NO PLACE (NESSUN LUOGO)
(2021-2023)
There’s no sudden moment when you realize that the idea of place—of home, structure, location—has started to fade. It doesn’t happen all at once. It arrives slowly, quietly. What once felt grounded starts to loosen, until it becomes something more challenging to define. Not gone, but not quite there either.
My mother died in 2011, on a sunny morning in April. Erased and back to square.
It’s not about loss, exactly. It’s more like a drift. A shift where things stop being what they were, without becoming anything new. I found myself in a kind of suspension, a disorienting zone between meaning and motion—movement, not progress.
In these moments, the place stops functioning as an anchor and becomes more like a shadow—something you notice only as it slips away. Streets, buildings, rooms: they continue to exist, but they no longer locate you. You pass through them, but don’t land.

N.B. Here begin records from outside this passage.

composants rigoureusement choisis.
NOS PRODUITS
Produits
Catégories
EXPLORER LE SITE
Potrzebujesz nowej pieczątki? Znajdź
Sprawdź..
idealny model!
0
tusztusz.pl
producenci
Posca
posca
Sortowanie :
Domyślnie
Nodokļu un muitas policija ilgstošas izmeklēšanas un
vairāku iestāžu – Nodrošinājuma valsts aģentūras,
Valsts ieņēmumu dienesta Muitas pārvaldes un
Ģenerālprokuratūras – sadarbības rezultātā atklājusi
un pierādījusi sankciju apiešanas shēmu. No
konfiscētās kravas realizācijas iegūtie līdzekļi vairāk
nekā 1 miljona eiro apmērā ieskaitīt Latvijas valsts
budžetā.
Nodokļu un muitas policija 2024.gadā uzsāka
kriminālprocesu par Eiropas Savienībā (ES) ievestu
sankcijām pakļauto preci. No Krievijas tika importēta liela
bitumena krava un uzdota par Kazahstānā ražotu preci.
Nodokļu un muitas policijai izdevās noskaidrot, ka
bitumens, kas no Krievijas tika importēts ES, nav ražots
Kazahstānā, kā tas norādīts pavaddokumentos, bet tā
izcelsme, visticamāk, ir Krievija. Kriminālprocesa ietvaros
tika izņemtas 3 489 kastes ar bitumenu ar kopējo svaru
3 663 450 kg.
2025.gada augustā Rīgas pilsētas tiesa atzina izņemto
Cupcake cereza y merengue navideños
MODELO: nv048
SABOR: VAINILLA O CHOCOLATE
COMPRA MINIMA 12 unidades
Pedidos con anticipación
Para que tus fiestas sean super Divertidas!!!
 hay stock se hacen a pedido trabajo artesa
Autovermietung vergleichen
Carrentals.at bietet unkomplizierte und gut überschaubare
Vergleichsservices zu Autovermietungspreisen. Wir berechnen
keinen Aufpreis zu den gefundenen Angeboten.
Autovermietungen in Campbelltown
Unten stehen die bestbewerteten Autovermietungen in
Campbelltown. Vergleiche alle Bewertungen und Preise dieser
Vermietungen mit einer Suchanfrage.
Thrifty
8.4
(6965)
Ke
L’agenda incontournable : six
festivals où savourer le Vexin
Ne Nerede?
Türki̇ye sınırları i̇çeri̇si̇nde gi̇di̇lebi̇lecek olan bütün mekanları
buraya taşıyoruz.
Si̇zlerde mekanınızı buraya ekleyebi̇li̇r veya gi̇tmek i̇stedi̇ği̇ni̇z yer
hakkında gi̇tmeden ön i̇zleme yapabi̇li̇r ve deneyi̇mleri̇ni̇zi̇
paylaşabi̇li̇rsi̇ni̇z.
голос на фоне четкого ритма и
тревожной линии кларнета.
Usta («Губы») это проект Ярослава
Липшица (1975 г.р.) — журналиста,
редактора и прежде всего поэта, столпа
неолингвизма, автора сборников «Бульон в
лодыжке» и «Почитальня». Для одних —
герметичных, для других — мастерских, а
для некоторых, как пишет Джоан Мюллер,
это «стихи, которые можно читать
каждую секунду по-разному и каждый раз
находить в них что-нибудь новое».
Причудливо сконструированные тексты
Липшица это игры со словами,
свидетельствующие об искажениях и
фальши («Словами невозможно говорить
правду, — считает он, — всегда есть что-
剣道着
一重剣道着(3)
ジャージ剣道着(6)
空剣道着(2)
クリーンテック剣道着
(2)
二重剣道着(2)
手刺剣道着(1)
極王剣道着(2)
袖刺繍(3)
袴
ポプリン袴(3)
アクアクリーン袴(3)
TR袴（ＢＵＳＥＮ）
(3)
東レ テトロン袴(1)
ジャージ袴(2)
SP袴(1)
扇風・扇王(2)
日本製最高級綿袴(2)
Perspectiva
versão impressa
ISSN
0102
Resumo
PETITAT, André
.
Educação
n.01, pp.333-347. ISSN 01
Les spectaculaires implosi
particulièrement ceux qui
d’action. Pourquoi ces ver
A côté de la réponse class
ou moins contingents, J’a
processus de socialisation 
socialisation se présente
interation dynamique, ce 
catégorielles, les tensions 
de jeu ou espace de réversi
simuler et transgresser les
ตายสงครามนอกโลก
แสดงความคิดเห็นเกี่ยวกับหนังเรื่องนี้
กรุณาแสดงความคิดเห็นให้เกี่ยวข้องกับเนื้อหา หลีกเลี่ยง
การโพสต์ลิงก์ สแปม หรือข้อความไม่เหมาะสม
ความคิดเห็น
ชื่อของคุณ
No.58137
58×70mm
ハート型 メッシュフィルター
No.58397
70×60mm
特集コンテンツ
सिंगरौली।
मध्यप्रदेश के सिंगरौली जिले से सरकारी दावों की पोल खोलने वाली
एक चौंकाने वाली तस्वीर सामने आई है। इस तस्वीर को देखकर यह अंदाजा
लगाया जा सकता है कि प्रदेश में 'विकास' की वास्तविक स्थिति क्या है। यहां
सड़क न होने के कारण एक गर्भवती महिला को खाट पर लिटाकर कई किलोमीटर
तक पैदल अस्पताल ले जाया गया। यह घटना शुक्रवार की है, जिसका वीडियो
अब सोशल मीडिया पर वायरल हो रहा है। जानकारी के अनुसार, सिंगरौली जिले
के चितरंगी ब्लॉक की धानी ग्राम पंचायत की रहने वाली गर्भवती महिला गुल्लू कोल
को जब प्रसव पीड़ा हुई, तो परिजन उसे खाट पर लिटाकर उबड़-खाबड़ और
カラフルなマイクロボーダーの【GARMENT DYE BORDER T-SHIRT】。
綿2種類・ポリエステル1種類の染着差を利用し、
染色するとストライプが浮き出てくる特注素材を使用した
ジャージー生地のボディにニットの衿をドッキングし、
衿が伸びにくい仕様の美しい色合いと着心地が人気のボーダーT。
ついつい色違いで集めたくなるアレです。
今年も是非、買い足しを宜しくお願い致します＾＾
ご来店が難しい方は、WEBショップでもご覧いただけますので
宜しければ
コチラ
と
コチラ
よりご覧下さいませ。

The photographs, like memories, do not try to hold on to anything. They don’t document, explain, or preserve. They are fragments—brief impressions of a spatial identity. They capture places that feel incomplete or temporary. Locations that make more sense as you leave them than while you are there.
A quiet refusal to treat rootedness as the only form of belonging. To question the idea that home must always be something fixed, enclosed, and named. What if home is not a point on a map, but an instinct that guides you? What if it’s the act of moving, even without knowing where to?
No Place isn’t the absence of location. It’s the space between definitions. The pause before things settle. The in-between that most maps leave blank.